Print the records below exactly, and do not carry over any picture.

Camera metadata records:
==================================================

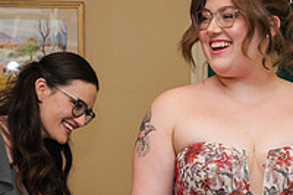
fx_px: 829
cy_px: 144
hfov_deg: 19.7
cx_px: 250
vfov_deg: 13.4
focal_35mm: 102
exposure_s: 1/200
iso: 1000
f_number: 4
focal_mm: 35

==================================================

Exercise answer:
fx_px: 829
cy_px: 144
hfov_deg: 19.7
cx_px: 250
vfov_deg: 13.4
focal_35mm: 102
exposure_s: 1/200
iso: 1000
f_number: 4
focal_mm: 35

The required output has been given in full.